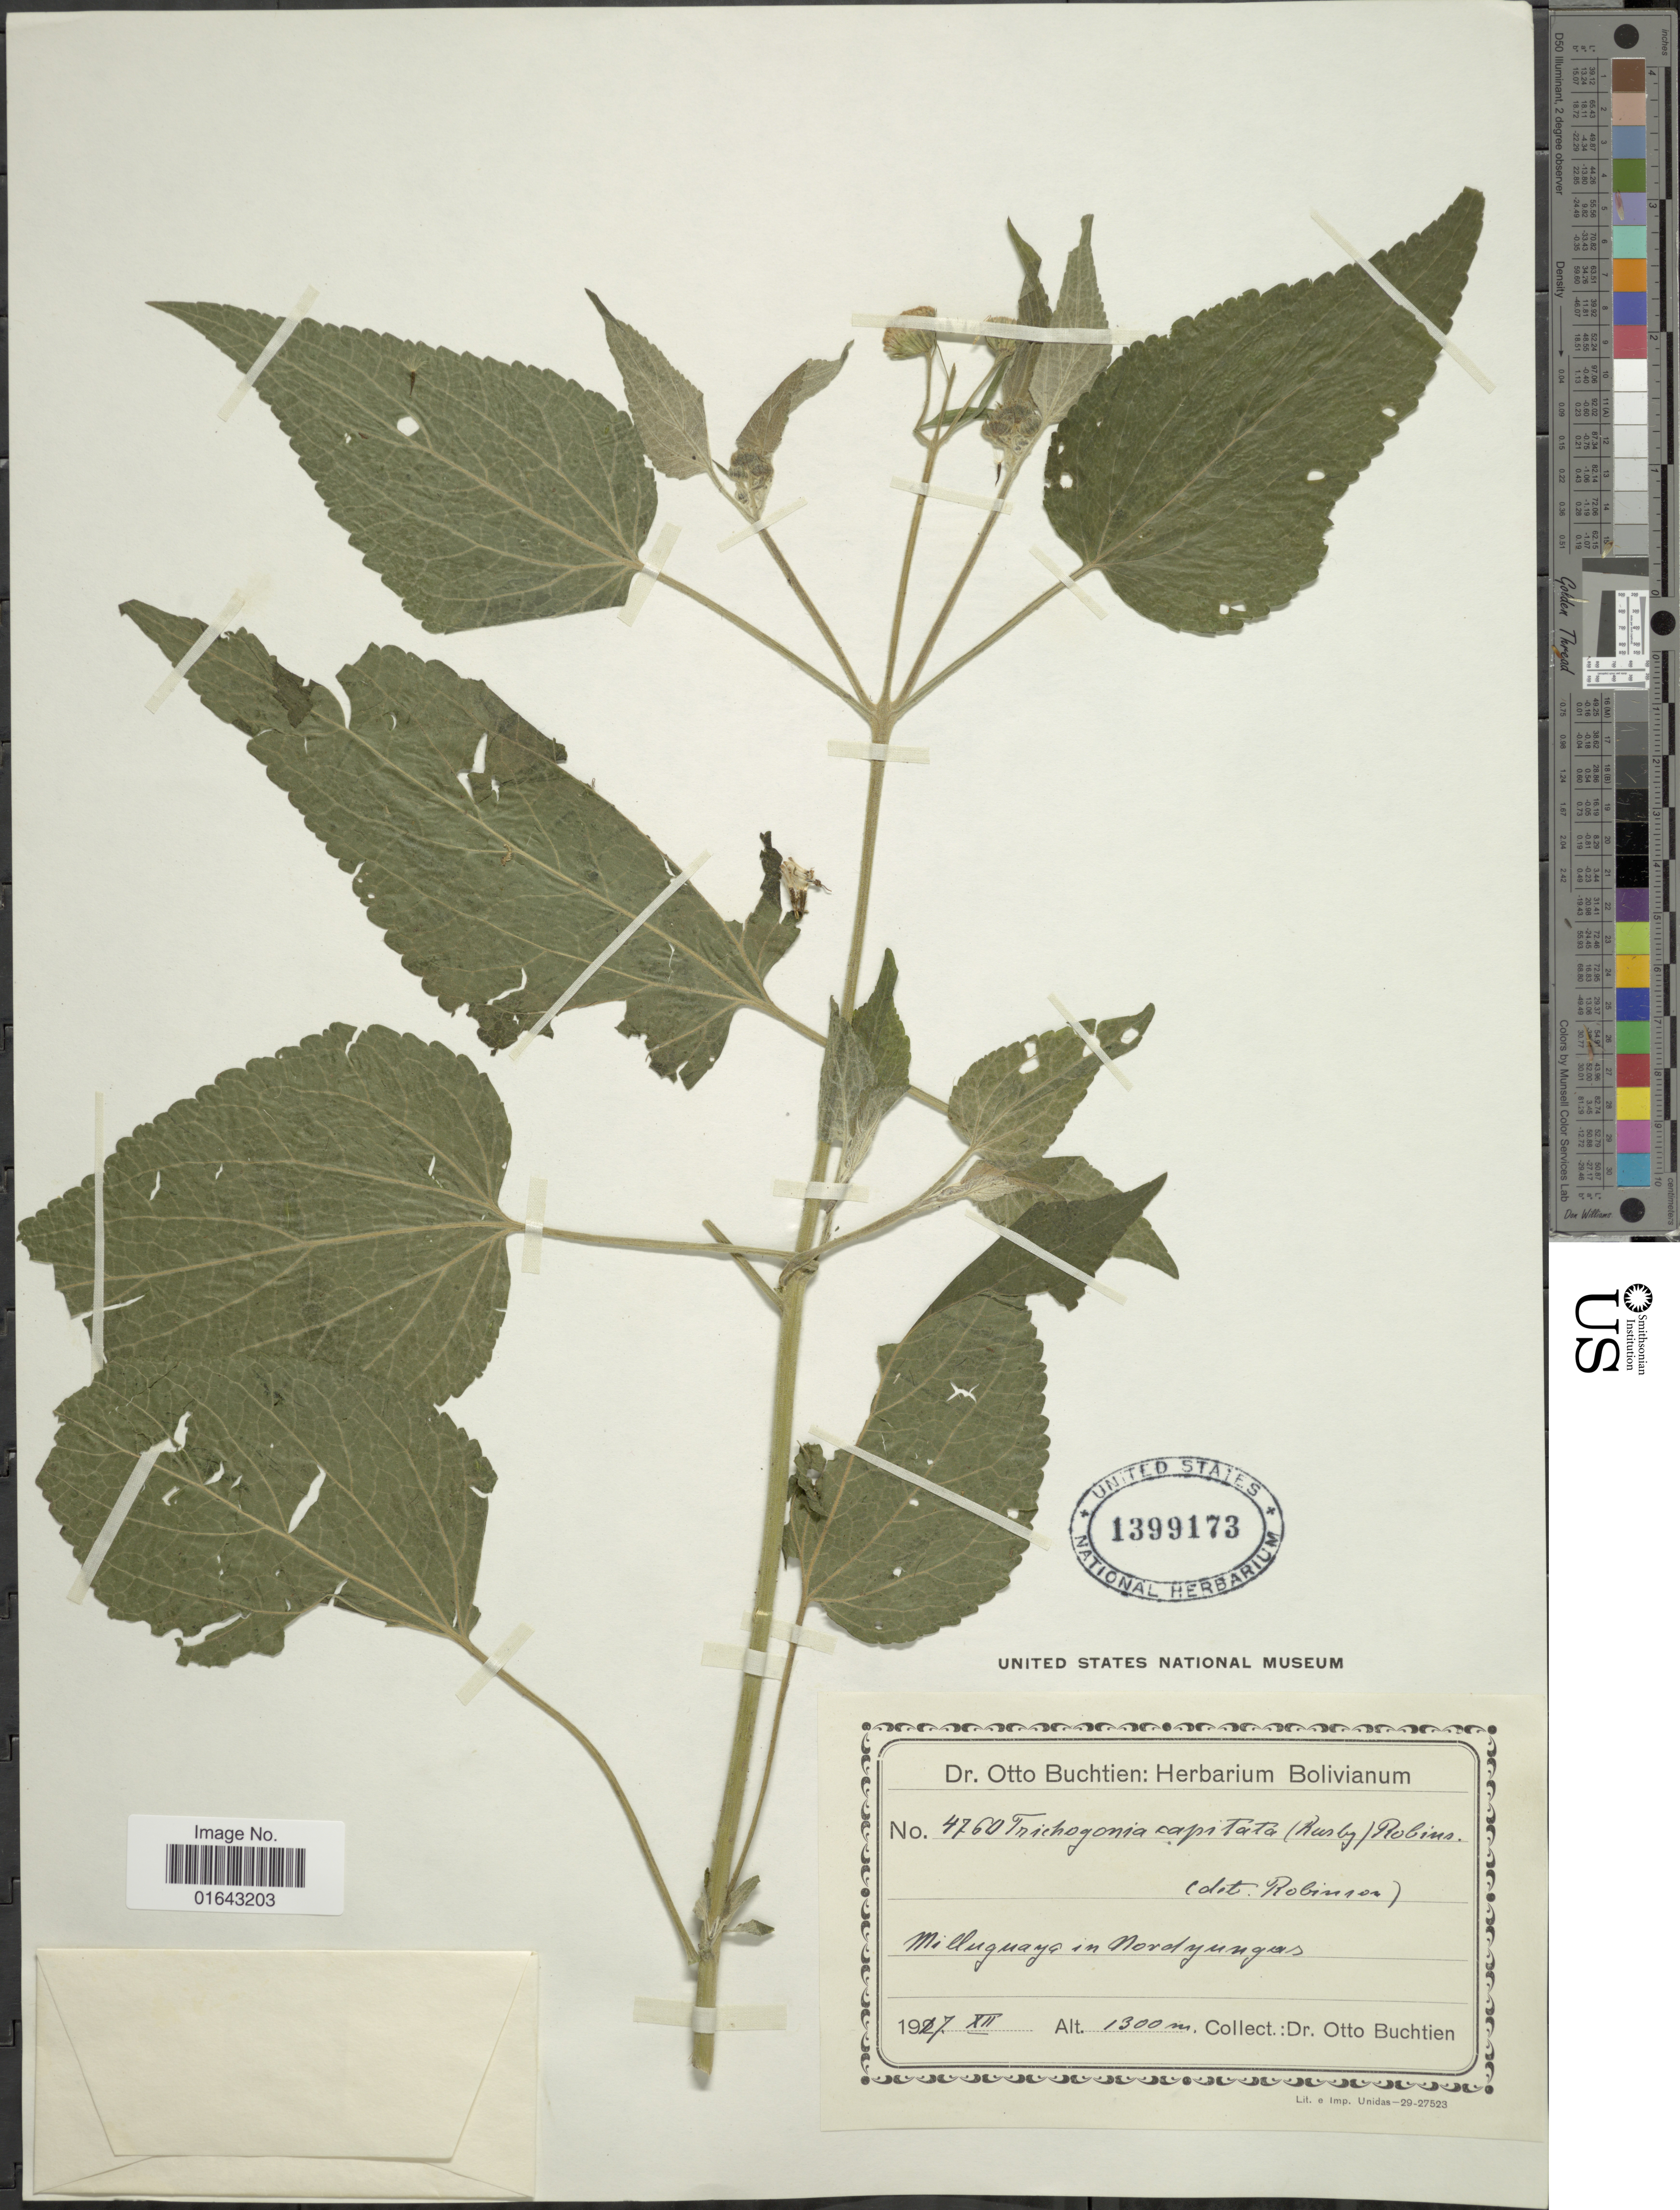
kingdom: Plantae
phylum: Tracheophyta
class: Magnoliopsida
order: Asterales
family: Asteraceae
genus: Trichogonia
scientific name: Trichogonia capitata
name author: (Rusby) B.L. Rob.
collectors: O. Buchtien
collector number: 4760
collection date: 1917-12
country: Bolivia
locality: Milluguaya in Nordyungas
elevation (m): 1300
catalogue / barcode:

---

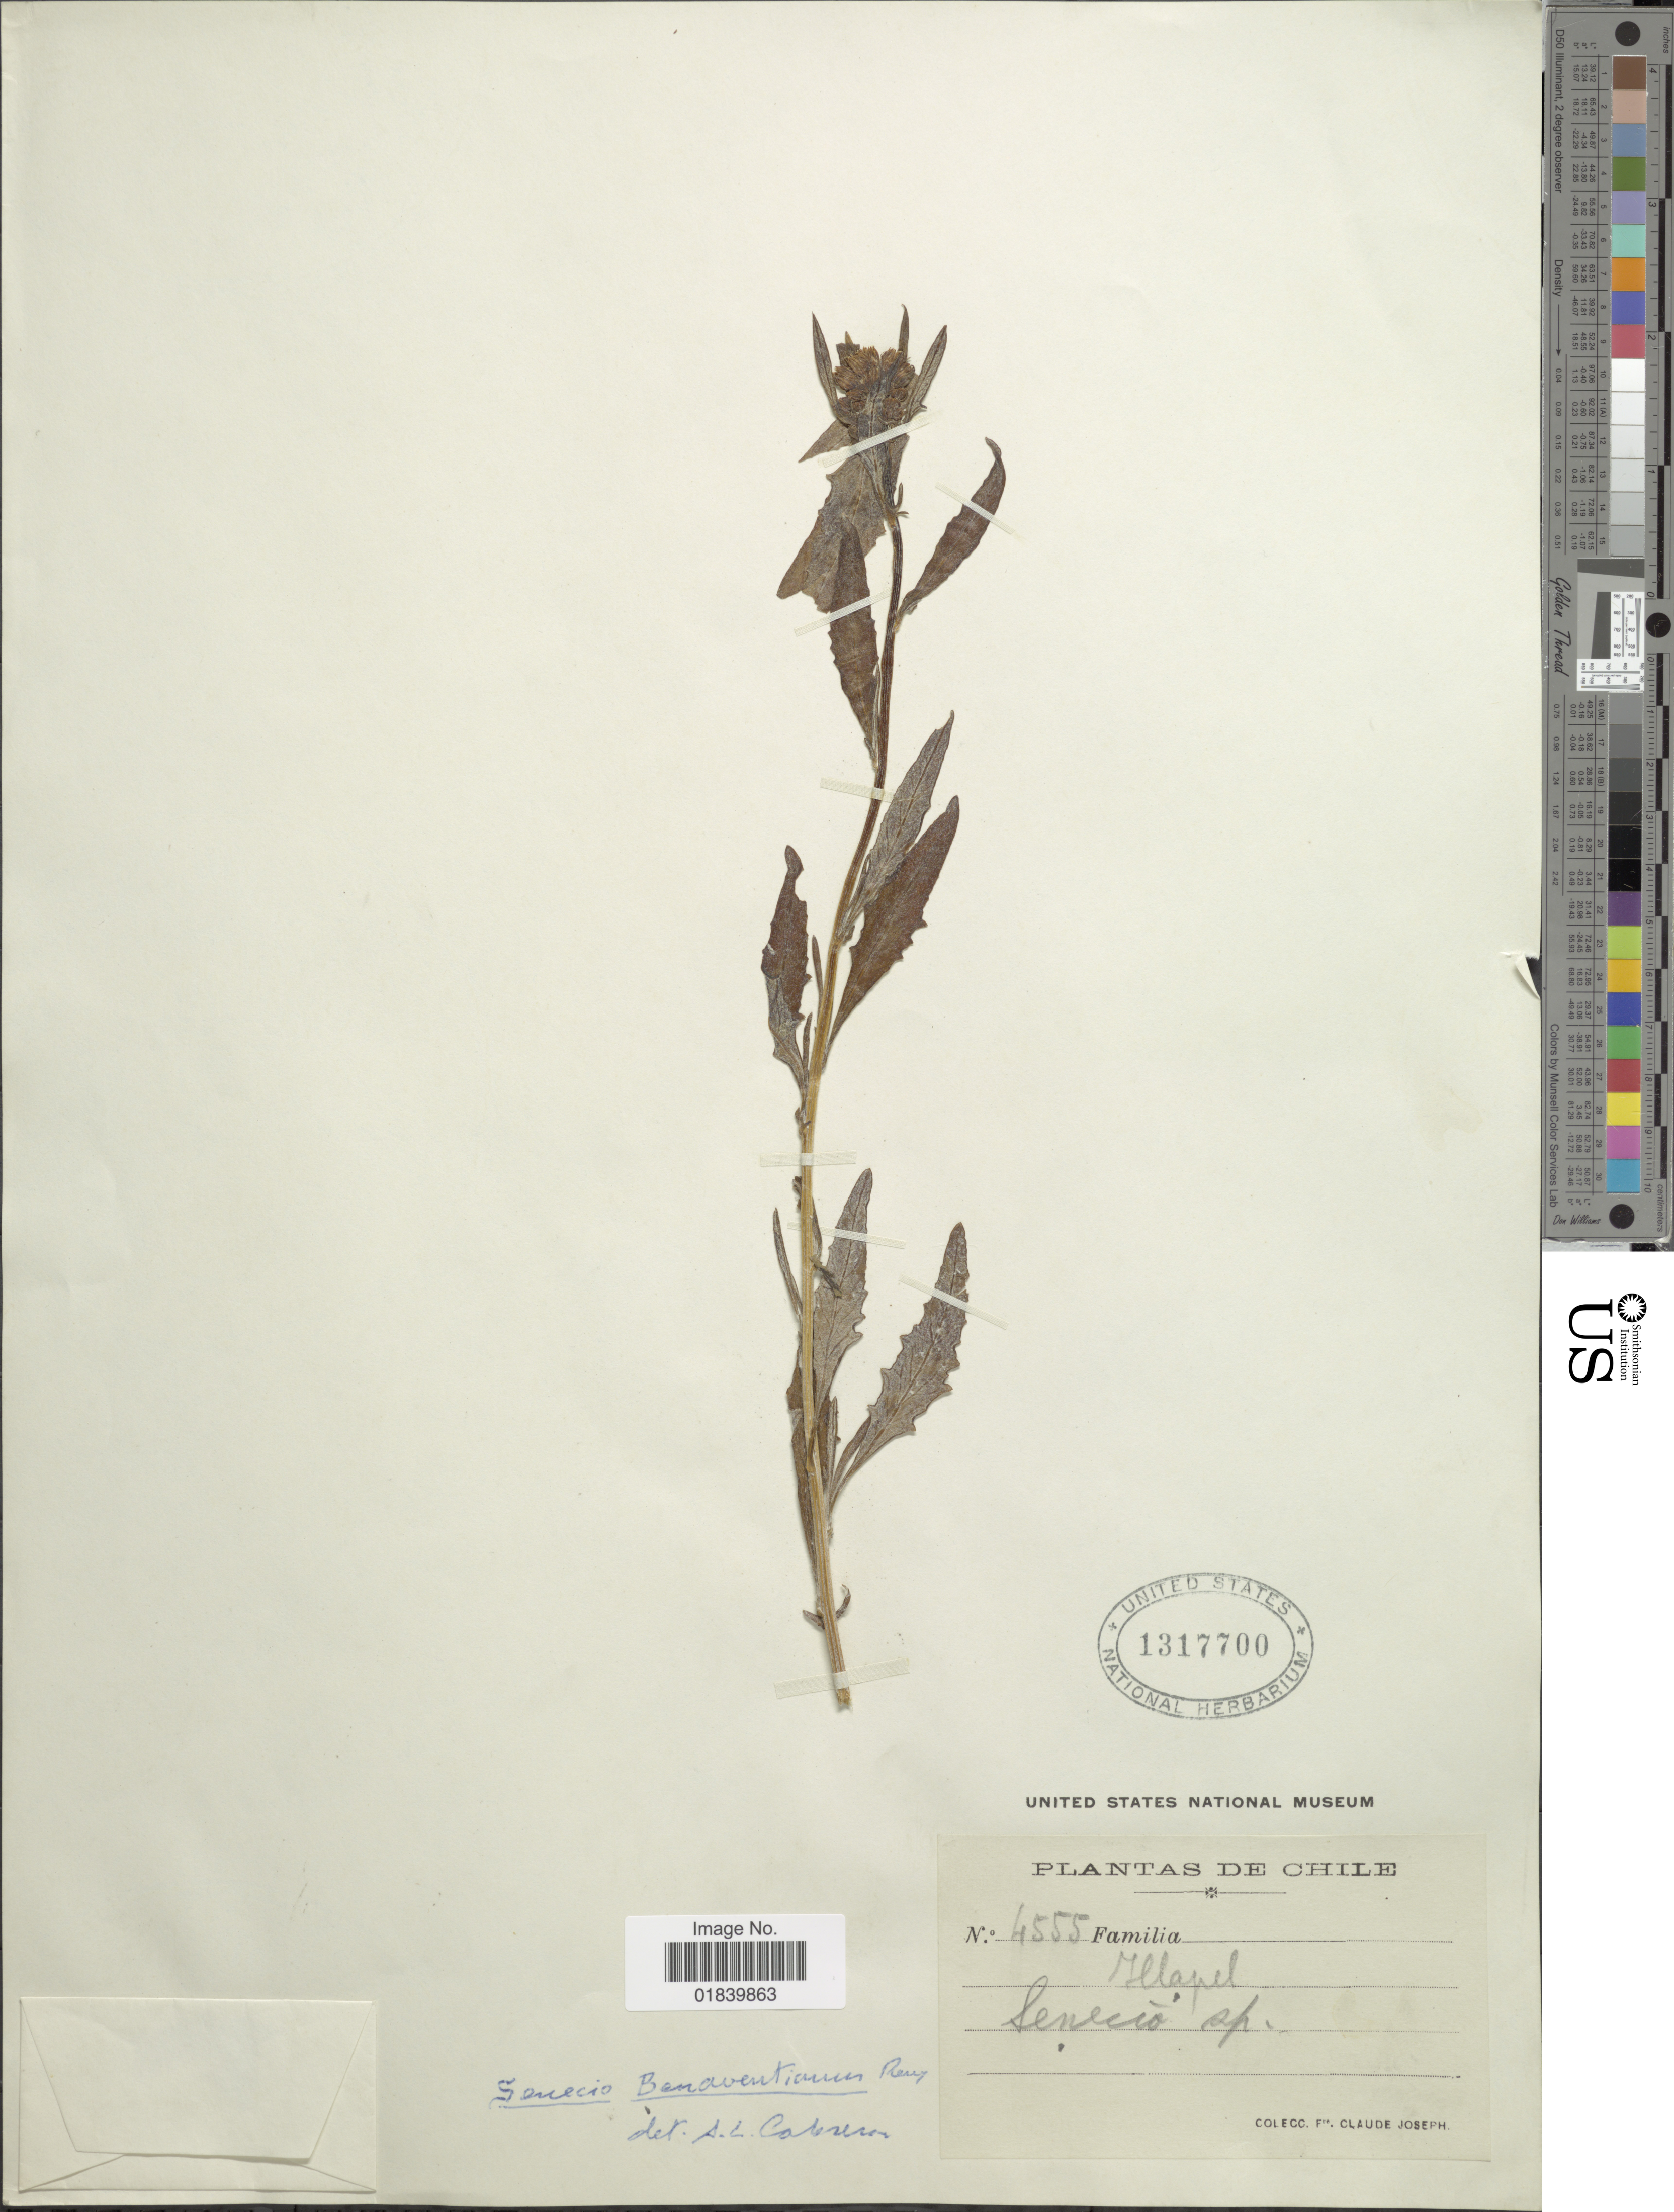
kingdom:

## What to produce
Copy the lines from the one containing "scientific name: Trichogonia capitata" through the one containing "elevation (m): 1300", both included, word for word.

## The output
scientific name: Trichogonia capitata
name author: (Rusby) B.L. Rob.
collectors: O. Buchtien
collector number: 4760
collection date: 1917-12
country: Bolivia
locality: Milluguaya in Nordyungas
elevation (m): 1300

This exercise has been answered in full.